** Opening Material provided block **
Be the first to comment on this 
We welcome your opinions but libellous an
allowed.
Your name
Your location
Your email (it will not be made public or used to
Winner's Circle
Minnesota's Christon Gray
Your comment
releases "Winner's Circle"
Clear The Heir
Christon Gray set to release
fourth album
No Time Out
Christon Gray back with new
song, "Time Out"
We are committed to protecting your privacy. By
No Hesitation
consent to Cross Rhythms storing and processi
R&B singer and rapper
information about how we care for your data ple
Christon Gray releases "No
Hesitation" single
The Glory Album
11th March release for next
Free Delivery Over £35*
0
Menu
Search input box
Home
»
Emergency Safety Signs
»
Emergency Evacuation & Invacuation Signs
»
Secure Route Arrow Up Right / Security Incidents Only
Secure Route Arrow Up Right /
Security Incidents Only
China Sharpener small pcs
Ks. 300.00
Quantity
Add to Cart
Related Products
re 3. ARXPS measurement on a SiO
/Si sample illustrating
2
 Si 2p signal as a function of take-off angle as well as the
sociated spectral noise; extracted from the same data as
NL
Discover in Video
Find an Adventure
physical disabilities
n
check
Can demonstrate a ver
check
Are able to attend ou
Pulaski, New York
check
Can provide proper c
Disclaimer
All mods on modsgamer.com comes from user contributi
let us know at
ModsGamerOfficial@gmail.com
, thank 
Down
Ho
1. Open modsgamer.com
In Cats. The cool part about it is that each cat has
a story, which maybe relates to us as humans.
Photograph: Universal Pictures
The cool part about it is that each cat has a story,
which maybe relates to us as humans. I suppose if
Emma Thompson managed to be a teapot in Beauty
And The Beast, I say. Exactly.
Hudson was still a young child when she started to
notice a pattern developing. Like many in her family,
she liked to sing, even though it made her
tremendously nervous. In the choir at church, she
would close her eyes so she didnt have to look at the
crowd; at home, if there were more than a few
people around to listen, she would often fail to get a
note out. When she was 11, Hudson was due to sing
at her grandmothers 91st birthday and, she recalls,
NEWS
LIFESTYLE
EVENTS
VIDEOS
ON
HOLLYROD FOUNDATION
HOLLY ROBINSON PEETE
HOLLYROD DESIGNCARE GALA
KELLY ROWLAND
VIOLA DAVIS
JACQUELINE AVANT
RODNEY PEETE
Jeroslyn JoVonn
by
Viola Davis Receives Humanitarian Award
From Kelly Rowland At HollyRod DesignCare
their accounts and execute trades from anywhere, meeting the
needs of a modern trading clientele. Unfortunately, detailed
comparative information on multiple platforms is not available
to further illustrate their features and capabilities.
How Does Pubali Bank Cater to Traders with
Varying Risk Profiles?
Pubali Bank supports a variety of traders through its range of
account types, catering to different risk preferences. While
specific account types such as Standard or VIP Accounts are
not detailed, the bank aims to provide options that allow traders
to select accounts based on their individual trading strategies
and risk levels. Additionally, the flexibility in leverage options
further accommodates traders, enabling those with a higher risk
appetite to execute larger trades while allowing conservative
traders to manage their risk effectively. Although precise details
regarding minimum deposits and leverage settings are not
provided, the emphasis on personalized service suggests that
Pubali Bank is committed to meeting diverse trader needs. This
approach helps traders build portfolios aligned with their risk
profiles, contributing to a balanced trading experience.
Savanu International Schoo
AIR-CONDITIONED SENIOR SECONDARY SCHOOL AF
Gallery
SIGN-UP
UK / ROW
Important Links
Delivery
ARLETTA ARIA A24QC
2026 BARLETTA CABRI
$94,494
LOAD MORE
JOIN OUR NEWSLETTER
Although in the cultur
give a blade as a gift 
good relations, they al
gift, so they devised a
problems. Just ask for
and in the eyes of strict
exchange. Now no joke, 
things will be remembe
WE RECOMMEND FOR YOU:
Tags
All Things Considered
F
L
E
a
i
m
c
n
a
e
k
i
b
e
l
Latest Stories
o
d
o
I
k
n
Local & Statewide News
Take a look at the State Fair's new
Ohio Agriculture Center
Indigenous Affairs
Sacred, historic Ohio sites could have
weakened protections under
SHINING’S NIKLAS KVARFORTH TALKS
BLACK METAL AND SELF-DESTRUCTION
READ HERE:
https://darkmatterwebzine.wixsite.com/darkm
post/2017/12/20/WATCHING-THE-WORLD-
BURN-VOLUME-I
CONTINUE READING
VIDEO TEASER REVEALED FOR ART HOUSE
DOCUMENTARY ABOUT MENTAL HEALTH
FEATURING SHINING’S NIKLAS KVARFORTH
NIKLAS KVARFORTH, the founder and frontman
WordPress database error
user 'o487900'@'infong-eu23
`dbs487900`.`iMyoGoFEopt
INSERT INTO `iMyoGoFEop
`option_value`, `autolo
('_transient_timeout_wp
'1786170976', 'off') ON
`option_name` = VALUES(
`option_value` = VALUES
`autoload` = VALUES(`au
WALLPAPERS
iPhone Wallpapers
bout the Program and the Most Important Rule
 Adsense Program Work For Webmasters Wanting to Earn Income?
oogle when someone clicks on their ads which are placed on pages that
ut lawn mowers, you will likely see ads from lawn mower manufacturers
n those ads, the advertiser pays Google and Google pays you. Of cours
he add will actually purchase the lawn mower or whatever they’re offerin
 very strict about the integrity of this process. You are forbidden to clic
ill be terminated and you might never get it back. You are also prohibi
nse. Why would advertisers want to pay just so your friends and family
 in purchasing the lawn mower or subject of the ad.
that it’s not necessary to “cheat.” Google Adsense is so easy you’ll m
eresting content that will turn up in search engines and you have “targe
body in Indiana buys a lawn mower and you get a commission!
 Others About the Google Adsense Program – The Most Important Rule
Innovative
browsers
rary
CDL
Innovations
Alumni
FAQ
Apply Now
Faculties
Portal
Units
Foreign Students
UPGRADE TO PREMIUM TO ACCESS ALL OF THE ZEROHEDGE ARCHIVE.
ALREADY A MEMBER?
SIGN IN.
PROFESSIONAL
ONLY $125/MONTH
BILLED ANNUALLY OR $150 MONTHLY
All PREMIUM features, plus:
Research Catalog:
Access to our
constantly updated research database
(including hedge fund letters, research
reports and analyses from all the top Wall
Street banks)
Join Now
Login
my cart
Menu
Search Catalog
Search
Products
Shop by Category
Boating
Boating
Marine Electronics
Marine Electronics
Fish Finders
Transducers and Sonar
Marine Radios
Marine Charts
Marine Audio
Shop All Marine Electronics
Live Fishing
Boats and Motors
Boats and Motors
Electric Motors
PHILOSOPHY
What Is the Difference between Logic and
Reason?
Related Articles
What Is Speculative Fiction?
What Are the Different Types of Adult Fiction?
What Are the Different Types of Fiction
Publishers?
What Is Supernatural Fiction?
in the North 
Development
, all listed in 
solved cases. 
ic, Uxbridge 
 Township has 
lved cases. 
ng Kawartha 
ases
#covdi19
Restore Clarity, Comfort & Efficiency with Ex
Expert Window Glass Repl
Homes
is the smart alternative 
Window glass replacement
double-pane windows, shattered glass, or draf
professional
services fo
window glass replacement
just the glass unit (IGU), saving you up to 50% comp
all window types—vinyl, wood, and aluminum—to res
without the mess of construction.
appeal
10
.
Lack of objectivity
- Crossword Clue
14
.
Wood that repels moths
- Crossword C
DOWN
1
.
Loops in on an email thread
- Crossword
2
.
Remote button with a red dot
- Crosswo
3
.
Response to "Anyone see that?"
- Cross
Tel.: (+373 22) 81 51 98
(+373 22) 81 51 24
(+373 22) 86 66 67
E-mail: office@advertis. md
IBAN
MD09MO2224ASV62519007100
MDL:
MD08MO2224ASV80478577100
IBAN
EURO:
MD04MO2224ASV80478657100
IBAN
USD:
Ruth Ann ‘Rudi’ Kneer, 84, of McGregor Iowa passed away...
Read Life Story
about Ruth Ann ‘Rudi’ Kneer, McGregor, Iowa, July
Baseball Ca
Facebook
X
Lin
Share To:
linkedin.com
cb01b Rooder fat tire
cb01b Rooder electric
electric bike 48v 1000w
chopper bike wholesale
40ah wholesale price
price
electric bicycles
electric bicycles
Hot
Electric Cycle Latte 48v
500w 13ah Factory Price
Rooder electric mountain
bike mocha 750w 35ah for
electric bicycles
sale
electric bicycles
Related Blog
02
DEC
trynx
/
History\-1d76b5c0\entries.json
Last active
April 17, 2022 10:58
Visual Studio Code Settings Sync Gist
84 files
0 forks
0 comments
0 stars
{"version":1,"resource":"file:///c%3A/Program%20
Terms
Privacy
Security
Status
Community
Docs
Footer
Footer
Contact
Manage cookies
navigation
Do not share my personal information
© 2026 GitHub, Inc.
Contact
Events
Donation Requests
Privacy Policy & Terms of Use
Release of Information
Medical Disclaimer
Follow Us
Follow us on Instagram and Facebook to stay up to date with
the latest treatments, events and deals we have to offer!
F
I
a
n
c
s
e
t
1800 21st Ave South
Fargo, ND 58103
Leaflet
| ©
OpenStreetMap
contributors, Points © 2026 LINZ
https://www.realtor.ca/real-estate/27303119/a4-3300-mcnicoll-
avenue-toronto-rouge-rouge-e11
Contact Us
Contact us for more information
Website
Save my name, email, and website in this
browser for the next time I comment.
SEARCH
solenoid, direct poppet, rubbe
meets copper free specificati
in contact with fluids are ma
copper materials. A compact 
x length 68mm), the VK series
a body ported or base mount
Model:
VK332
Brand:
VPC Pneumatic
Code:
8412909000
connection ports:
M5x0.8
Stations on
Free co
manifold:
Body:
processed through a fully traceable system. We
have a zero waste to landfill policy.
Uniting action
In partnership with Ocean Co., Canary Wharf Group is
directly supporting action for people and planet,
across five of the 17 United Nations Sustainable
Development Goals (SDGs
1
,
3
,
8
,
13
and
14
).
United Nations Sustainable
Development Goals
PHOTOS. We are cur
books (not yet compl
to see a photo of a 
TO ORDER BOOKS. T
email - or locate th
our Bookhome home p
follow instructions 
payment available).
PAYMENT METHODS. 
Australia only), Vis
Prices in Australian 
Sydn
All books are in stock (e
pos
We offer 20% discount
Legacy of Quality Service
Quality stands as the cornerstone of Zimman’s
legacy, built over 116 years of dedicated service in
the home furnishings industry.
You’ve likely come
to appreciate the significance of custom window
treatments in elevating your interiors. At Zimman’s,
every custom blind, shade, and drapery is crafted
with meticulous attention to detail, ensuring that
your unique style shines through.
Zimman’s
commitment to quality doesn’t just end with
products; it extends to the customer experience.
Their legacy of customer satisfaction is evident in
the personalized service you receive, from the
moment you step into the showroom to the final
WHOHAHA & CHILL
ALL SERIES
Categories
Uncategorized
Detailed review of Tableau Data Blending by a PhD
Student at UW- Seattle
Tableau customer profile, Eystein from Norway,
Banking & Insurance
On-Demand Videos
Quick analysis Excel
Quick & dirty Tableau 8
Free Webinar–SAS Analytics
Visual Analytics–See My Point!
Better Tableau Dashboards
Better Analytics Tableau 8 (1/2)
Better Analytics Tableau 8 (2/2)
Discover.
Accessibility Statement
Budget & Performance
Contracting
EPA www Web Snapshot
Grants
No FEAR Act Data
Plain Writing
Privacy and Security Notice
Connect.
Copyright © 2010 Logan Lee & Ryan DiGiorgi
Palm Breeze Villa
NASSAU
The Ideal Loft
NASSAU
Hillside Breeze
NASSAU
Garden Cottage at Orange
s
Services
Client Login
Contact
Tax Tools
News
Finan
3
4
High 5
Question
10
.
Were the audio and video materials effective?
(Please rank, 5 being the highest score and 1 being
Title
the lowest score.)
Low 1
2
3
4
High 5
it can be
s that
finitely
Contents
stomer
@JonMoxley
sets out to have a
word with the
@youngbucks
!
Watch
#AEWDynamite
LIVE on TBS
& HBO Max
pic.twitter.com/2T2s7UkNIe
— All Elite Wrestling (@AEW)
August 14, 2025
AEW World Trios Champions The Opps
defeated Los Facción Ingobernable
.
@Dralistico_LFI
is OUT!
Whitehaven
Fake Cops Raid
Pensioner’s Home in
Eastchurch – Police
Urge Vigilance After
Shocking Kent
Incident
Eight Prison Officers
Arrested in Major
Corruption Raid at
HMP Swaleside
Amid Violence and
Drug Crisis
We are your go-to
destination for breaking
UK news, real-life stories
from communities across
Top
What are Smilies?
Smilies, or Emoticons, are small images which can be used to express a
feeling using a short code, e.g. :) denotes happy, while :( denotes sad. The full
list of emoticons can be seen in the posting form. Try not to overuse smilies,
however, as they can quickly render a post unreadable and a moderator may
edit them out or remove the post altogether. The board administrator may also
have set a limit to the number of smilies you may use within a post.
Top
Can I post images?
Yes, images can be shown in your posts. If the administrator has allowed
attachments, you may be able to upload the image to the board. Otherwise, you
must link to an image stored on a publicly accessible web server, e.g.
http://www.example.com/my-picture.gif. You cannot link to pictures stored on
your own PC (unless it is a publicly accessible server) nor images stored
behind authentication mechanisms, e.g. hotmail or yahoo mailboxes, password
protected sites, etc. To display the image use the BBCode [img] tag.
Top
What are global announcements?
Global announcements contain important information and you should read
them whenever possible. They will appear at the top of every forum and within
** Closing Material provided block **
* [Brief]: Please copy the data from its first line through the line containing "crowd; at home, if there were more than a few", with both ends included, and keep every line unchanged.

* [Solved problem]:
Be the first to comment on this 
We welcome your opinions but libellous an
allowed.
Your name
Your location
Your email (it will not be made public or used to
Winner's Circle
Minnesota's Christon Gray
Your comment
releases "Winner's Circle"
Clear The Heir
Christon Gray set to release
fourth album
No Time Out
Christon Gray back with new
song, "Time Out"
We are committed to protecting your privacy. By
No Hesitation
consent to Cross Rhythms storing and processi
R&B singer and rapper
information about how we care for your data ple
Christon Gray releases "No
Hesitation" single
The Glory Album
11th March release for next
Free Delivery Over £35*
0
Menu
Search input box
Home
»
Emergency Safety Signs
»
Emergency Evacuation & Invacuation Signs
»
Secure Route Arrow Up Right / Security Incidents Only
Secure Route Arrow Up Right /
Security Incidents Only
China Sharpener small pcs
Ks. 300.00
Quantity
Add to Cart
Related Products
re 3. ARXPS measurement on a SiO
/Si sample illustrating
2
 Si 2p signal as a function of take-off angle as well as the
sociated spectral noise; extracted from the same data as
NL
Discover in Video
Find an Adventure
physical disabilities
n
check
Can demonstrate a ver
check
Are able to attend ou
Pulaski, New York
check
Can provide proper c
Disclaimer
All mods on modsgamer.com comes from user contributi
let us know at
ModsGamerOfficial@gmail.com
, thank 
Down
Ho
1. Open modsgamer.com
In Cats. The cool part about it is that each cat has
a story, which maybe relates to us as humans.
Photograph: Universal Pictures
The cool part about it is that each cat has a story,
which maybe relates to us as humans. I suppose if
Emma Thompson managed to be a teapot in Beauty
And The Beast, I say. Exactly.
Hudson was still a young child when she started to
notice a pattern developing. Like many in her family,
she liked to sing, even though it made her
tremendously nervous. In the choir at church, she
would close her eyes so she didnt have to look at the
crowd; at home, if there were more than a few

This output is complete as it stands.